There have been reports in the media that Angelina Jolie fancies a seat in the House of Lords. But could that actually happen? Could she really become Baroness Jolie?

The simple answer is yes. Although MPs must be British citizens (or citizens of a Commonwealth country or the Republic of Ireland),[1] there is no such requirement for members of the House of Lords. However, Jolie would have to agree to be resident in the United Kingdom for tax purposes.[2]
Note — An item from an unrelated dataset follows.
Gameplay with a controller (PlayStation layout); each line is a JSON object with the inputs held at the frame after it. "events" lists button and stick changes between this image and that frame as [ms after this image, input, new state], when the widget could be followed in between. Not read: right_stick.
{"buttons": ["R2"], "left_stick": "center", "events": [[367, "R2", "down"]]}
Jolie’s path to the Lords could begin in one of three ways. She could be nominated by a party leader,[3] a member of the public, or she could even nominate herself. In each case, her candidacy would be vetted by a non-partisan body known as House of Lords Appointments Commission. But she would not be subject to an American-style confirmation hearing. Although the Commission would interview her, it would do so in private. If they decided that she would be an asset to the upper house, her name could then be passed along to the Queen for formal approval.

But Jolie shouldn’t order her peerage robes from Ede & Ravenscroft just yet. While Jolie has done a great deal of humanitarian work, she’s also an American with few ties to the United Kingdom, and many might question the wisdom of giving her a lifetime seat in Britain’s legislature. She might not even find the work congenial. With so many peers in the House nowadays, individual contributions are often truncated. Jolie could easily find herself sitting in the chamber for several hours in order to make a five-minute speech. She would also have to publicly declare certain financial interests, and she might not welcome that level of publicity. But who knows? If Jolie puts down roots in the UK and continues her humanitarian work, she might make it onto the red benches after all.


[1] Section 18(1) of the Electoral Administration Act 2006.

[2] Section 41 of the Constitutional Reform and Governance Act 2010.

[3] Although the Prime Minister alone has the power to advise the Queen to grant peerages, they will usually seek recommendations from other party leaders.